# Shelling in 10K Islands



## Half Shell (Jul 19, 2016)

The wife wants to go shelling this weekend in 10K islands. There was day a few years ago that I saw hundreds of nice conch shells covering one island but I was fishing not shelling, thus I failed to make any note of it. I have no idea where it was located now.

In other words... does anyone have a really good spot for finds lots of good sea shells somewhere between Marco and Lostmans?


----------



## Zika (Aug 6, 2015)

Was just down there (camped on Tiger Key) and didn't see a ton in any particular spot. But we were fishing also and not really looking. When we went through the briefing (and boating course), emphasis was placed on no-take of artifacts, including shells. Might earn a ticket from a ranger if you're within park boundaries.
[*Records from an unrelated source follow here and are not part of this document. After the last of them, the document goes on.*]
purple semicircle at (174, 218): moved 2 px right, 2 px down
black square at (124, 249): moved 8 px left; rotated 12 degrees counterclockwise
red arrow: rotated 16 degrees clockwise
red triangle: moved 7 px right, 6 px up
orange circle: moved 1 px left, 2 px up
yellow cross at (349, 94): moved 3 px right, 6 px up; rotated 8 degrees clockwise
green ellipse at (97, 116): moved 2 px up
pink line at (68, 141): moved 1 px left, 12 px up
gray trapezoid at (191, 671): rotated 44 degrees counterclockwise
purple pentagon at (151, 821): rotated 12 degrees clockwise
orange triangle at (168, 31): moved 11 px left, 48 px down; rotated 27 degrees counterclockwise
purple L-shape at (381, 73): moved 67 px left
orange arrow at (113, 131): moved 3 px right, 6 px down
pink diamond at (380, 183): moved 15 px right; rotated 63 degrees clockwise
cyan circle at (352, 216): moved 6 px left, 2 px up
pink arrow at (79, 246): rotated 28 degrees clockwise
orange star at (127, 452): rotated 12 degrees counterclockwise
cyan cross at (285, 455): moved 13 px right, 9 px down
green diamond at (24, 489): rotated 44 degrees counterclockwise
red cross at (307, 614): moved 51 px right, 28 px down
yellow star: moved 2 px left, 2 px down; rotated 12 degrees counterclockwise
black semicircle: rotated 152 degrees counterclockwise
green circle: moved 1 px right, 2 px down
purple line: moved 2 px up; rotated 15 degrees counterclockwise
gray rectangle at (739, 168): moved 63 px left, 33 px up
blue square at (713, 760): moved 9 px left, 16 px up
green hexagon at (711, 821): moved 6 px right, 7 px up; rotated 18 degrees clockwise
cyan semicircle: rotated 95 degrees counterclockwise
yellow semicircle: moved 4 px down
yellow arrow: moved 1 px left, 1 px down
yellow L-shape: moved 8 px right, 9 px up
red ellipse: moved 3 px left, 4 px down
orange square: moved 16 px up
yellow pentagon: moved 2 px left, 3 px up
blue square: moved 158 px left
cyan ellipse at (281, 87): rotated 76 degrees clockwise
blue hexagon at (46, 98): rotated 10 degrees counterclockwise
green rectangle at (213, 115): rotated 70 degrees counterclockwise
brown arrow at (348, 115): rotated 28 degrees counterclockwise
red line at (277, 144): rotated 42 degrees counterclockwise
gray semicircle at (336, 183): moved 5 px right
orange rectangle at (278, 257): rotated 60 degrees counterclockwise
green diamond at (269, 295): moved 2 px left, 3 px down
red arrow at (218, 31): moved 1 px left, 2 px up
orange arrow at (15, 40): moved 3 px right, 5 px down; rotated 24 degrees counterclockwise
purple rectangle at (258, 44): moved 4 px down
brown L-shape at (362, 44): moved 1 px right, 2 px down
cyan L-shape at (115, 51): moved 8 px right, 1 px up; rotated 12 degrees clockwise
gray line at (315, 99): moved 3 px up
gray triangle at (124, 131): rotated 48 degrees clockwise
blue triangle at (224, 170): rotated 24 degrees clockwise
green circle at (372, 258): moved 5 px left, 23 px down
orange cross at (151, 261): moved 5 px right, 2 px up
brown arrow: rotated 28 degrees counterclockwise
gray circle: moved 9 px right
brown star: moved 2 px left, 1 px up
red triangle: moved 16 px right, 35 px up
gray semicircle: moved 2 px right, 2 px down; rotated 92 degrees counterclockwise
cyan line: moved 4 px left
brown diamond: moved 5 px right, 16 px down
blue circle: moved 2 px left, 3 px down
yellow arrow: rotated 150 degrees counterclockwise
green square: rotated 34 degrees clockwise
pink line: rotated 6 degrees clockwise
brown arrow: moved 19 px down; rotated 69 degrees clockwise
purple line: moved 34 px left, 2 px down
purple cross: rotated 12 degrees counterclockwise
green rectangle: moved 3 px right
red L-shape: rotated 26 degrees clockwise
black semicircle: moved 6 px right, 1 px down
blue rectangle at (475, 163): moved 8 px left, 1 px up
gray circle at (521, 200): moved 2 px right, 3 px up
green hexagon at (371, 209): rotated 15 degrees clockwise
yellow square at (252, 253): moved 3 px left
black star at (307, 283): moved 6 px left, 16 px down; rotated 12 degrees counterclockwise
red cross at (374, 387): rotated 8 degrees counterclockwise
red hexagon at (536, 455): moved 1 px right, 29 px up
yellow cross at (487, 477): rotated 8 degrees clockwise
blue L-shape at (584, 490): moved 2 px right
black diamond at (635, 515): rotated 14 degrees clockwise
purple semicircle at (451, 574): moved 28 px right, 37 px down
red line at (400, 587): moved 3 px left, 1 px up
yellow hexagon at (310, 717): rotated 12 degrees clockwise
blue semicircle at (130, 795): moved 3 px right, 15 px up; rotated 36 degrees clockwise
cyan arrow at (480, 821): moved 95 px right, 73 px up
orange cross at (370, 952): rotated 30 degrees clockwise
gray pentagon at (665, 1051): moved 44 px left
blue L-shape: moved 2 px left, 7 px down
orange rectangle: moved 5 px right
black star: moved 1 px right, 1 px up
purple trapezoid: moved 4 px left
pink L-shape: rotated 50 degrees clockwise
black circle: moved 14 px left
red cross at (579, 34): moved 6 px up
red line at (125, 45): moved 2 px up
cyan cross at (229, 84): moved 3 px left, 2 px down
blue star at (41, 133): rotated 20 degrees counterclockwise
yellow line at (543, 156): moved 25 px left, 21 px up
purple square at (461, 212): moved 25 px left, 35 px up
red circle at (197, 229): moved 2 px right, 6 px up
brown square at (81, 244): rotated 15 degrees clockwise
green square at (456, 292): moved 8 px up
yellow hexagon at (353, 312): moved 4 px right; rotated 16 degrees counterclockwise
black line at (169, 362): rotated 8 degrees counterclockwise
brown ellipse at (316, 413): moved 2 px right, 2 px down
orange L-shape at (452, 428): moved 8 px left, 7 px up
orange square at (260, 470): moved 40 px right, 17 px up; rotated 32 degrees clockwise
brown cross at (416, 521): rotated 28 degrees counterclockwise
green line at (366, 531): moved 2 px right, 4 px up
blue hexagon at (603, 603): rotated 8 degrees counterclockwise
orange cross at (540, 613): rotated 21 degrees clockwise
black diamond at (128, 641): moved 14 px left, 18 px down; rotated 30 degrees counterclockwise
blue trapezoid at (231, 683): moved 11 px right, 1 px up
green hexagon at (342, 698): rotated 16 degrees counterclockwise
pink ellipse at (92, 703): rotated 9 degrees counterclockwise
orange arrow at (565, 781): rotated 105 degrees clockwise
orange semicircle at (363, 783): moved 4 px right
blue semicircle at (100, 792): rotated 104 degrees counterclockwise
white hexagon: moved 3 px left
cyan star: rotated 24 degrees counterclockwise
Plenty of mangrove islands and beaches north of the park boundary, however, and doubt FWC would raise an eyebrow.


----------



## Backcountry 16 (Mar 15, 2016)

Half Shell said:


> The wife wants to go shelling this weekend in 10K islands. There was day a few years ago that I saw hundreds of nice conch shells covering one island but I was fishing not shelling, thus I failed to make any note of it. I have no idea where it was located now.
> 
> In other words... does anyone have a really good spot for finds lots of good sea shells somewhere between Marco and Lostmans?


Panther or Whitehorse will be 2 pretty good spots with Whitehorse being first imo. Just remember to stay north of panther to stay outside park no shelling allowed on the park.


----------



## Big_Al336 (Jun 9, 2021)

Backcountry 16 said:


> Panther or Whitehorse will be 2 pretty good spots with Whitehorse being first imo. Just remember to stay north of panther to stay outside park no shelling allowed on the park.


Slightly off topic but I was down there a few weeks ago, saw this on white horse... Cuban raft maybe?


----------



## Gaudy (May 10, 2020)

Big_Al336 said:


> Slightly off topic but I was down there a few weeks ago, saw this on white horse... Cuban raft maybe?
> 
> I fish and camp around that area quite frequently and have seen that too. It looks like a nice little weekend project...a little gelcoat and paint and she'll be good as new!
> 
> View attachment 195865


----------